*** Block opens ***

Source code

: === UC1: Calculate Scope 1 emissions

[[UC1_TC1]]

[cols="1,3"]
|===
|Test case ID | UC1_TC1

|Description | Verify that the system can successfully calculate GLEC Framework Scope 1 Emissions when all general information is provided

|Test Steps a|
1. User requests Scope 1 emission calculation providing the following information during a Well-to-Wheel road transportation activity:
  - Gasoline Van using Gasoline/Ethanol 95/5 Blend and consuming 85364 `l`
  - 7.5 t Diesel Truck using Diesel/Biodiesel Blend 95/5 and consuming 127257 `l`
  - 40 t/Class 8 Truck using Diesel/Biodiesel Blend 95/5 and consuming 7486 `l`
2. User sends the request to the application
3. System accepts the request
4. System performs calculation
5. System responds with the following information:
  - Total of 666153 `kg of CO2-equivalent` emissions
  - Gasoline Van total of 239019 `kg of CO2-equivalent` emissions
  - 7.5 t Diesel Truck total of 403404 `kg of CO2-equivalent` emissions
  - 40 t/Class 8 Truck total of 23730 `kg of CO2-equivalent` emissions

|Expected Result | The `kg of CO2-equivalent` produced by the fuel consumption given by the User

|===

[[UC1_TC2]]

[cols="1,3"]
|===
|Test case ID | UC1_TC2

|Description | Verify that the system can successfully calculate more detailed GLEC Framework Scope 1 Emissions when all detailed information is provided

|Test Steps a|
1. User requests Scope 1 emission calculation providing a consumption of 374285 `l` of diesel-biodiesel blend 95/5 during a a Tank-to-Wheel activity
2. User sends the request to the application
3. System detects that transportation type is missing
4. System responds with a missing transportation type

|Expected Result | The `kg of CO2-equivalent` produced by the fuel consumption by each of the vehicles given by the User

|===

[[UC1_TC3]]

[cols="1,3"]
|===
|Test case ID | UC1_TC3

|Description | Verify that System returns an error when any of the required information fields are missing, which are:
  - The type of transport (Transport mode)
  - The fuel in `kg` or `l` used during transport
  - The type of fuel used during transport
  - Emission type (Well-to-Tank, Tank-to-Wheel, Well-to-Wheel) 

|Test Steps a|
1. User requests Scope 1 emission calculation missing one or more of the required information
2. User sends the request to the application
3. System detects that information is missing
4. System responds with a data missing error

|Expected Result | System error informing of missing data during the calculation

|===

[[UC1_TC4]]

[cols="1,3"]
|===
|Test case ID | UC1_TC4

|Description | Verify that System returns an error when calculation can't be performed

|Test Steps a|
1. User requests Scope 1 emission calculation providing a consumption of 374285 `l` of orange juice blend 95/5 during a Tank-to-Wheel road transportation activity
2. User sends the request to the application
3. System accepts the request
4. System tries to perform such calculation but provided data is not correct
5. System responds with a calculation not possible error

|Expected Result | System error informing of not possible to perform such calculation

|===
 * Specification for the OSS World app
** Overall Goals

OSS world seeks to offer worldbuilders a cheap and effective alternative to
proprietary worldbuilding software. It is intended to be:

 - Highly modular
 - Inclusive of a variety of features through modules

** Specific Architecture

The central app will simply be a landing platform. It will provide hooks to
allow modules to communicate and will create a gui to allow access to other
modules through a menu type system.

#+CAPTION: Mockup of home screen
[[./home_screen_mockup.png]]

*** Block closes ***

• [About this task]
Would you print exactly, and only, the lines of the data above from the line with "a Tank-to-Wheel activity" through the line with "ID | UC1_TC3", inclusive?

• [Problem solution]
1. User requests Scope 1 emission calculation providing a consumption of 374285 `l` of diesel-biodiesel blend 95/5 during a a Tank-to-Wheel activity
2. User sends the request to the application
3. System detects that transportation type is missing
4. System responds with a missing transportation type

|Expected Result | The `kg of CO2-equivalent` produced by the fuel consumption by each of the vehicles given by the User

|===

[[UC1_TC3]]

[cols="1,3"]
|===
|Test case ID | UC1_TC3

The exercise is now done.